** The problem **
Please give back word for word the lines of the material below between the line containing "Yeldon will be" and the line containing "laser treatments can", inclusive.

========

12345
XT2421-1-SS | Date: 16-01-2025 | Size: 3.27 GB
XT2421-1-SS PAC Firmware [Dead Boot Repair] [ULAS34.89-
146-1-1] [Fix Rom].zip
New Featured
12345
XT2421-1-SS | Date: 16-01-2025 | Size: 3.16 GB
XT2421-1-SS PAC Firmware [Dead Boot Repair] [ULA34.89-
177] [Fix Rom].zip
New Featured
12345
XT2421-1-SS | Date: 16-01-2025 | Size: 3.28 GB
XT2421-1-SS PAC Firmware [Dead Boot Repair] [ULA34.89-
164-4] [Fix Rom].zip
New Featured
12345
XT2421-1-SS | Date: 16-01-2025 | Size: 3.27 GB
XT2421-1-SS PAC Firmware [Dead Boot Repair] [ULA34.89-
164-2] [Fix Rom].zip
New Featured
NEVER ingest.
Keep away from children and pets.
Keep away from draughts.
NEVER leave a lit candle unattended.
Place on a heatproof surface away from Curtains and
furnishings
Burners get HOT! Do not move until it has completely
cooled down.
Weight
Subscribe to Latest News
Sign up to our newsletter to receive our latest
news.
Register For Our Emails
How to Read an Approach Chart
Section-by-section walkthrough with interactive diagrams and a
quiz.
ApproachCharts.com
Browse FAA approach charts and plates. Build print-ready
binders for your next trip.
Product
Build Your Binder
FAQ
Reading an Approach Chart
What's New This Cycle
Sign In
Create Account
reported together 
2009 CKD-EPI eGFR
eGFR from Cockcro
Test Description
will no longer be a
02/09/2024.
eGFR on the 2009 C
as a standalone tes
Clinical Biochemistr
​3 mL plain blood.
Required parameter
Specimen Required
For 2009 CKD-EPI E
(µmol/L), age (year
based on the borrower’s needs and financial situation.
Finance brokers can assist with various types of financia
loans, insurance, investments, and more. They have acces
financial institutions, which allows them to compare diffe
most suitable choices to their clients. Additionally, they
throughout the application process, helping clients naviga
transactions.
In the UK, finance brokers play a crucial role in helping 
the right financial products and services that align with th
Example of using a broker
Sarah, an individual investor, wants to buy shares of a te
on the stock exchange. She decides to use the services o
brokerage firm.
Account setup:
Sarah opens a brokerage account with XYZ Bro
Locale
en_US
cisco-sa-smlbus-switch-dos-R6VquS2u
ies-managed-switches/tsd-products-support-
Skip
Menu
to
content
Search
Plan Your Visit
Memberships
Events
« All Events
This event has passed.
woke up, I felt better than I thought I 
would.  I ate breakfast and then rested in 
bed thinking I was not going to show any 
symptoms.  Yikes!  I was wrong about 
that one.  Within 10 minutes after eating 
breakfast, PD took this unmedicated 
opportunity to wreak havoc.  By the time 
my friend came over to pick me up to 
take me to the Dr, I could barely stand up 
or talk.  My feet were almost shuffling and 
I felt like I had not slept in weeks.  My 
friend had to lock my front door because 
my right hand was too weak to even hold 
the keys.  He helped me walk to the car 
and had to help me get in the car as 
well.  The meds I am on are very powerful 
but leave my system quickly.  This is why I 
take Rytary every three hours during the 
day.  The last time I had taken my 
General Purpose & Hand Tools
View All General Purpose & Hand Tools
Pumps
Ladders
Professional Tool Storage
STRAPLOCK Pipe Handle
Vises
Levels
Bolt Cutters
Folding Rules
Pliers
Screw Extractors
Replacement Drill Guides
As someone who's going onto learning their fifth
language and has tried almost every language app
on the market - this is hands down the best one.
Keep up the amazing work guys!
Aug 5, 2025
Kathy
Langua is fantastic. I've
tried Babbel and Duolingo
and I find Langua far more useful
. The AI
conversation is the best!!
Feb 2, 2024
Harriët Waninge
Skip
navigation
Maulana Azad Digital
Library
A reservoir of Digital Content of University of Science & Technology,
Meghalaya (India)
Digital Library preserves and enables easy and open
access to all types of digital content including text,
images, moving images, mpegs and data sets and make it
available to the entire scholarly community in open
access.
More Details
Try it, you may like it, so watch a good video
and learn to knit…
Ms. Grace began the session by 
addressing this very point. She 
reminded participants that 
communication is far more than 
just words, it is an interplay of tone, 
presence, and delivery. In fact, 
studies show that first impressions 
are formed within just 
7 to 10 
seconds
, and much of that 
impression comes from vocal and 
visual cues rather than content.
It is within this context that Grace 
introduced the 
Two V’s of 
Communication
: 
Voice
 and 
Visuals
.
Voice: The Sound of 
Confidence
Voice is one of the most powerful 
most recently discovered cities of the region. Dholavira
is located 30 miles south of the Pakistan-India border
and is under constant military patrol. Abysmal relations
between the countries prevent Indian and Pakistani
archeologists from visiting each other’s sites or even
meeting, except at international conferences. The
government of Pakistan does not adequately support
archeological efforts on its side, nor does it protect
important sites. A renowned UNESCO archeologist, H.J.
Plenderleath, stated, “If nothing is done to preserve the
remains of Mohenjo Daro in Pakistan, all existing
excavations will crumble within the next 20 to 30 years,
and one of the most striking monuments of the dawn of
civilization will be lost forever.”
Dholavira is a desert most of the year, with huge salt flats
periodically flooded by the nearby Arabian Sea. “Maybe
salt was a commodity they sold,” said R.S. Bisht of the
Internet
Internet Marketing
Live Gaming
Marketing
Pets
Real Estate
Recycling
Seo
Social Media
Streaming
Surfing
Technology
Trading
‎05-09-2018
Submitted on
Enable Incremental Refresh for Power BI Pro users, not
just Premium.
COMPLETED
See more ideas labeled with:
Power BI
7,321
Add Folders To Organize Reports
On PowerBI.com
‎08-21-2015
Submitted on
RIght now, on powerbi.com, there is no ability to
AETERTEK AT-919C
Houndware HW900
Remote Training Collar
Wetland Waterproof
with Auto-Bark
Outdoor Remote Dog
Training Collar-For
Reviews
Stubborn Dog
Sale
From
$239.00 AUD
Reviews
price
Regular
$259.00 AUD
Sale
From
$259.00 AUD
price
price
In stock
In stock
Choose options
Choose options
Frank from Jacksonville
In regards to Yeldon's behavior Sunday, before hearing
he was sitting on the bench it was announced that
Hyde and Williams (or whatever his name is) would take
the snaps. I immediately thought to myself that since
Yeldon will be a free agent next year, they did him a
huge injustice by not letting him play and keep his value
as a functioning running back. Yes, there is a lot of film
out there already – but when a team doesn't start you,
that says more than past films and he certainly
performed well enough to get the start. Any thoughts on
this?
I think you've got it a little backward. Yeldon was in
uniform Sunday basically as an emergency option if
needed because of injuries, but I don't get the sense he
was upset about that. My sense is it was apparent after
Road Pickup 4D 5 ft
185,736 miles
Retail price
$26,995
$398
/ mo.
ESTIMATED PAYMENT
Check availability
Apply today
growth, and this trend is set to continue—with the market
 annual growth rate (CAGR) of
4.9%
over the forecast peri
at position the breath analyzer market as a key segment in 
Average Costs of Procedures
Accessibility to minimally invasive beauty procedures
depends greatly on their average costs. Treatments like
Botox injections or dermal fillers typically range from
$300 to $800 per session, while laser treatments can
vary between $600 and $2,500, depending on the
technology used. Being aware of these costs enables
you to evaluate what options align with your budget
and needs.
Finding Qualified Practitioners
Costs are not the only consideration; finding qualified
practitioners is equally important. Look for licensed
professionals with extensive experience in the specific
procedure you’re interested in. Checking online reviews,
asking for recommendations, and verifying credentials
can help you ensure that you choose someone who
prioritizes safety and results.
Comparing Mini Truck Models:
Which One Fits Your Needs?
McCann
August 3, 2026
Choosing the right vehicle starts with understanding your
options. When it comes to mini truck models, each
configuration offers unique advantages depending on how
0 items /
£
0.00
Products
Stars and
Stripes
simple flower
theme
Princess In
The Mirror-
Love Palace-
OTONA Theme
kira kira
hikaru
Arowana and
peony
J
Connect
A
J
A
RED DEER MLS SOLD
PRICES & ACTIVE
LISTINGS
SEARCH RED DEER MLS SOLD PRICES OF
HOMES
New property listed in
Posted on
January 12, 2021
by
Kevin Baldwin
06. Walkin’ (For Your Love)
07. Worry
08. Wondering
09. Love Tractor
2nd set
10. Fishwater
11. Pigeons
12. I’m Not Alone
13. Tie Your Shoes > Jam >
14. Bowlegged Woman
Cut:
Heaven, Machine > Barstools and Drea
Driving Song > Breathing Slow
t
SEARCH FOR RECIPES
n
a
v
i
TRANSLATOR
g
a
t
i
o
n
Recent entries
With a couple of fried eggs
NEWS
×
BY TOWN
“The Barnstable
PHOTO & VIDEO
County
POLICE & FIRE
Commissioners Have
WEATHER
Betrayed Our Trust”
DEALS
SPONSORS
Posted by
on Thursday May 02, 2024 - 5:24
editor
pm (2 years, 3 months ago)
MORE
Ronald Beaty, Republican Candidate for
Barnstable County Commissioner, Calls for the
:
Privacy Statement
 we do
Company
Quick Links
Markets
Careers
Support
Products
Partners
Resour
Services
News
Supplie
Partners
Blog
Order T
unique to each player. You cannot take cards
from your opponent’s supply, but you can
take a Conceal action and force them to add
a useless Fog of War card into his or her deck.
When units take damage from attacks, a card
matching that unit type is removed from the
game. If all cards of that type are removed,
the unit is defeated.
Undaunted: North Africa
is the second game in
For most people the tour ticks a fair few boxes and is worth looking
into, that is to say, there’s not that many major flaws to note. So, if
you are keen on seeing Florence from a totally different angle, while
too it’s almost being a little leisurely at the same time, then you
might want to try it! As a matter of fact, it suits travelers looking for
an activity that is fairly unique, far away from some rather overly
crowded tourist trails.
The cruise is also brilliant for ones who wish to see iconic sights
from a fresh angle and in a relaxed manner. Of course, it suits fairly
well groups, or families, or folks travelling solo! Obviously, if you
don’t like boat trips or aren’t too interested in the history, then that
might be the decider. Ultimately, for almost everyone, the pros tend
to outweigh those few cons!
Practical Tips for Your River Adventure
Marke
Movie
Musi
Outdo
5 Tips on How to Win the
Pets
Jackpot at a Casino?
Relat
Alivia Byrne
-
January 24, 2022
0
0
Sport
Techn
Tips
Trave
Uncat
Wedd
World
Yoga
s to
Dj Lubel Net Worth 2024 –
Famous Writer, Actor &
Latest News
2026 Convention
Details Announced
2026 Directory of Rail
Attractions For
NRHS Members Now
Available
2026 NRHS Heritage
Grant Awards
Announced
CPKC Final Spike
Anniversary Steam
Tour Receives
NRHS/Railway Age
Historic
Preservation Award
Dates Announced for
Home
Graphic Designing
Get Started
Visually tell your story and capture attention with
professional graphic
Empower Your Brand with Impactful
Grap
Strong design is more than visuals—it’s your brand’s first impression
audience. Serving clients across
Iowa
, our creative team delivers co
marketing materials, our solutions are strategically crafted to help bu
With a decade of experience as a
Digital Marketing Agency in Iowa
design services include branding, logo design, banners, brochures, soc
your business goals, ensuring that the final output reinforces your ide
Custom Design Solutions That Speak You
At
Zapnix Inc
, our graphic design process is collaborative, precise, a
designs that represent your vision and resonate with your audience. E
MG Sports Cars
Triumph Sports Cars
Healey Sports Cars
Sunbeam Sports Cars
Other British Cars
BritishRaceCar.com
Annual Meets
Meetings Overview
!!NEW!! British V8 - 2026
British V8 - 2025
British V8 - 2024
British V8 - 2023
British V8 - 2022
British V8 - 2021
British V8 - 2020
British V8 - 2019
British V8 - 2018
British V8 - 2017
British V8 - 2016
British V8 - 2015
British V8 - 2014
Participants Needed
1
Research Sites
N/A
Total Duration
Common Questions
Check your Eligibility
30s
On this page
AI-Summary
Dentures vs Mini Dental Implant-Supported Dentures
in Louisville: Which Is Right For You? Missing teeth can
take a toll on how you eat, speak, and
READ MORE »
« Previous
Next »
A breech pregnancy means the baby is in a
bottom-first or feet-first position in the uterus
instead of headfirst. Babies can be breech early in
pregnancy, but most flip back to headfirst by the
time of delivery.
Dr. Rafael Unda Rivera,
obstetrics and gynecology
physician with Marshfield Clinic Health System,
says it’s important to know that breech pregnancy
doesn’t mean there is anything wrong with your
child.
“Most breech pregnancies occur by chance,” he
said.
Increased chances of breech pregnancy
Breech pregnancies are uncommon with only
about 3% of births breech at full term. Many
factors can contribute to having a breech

========

** Response to this exercise **
Yeldon will be a free agent next year, they did him a
huge injustice by not letting him play and keep his value
as a functioning running back. Yes, there is a lot of film
out there already – but when a team doesn't start you,
that says more than past films and he certainly
performed well enough to get the start. Any thoughts on
this?
I think you've got it a little backward. Yeldon was in
uniform Sunday basically as an emergency option if
needed because of injuries, but I don't get the sense he
was upset about that. My sense is it was apparent after
Road Pickup 4D 5 ft
185,736 miles
Retail price
$26,995
$398
/ mo.
ESTIMATED PAYMENT
Check availability
Apply today
growth, and this trend is set to continue—with the market
 annual growth rate (CAGR) of
4.9%
over the forecast peri
at position the breath analyzer market as a key segment in 
Average Costs of Procedures
Accessibility to minimally invasive beauty procedures
depends greatly on their average costs. Treatments like
Botox injections or dermal fillers typically range from
$300 to $800 per session, while laser treatments can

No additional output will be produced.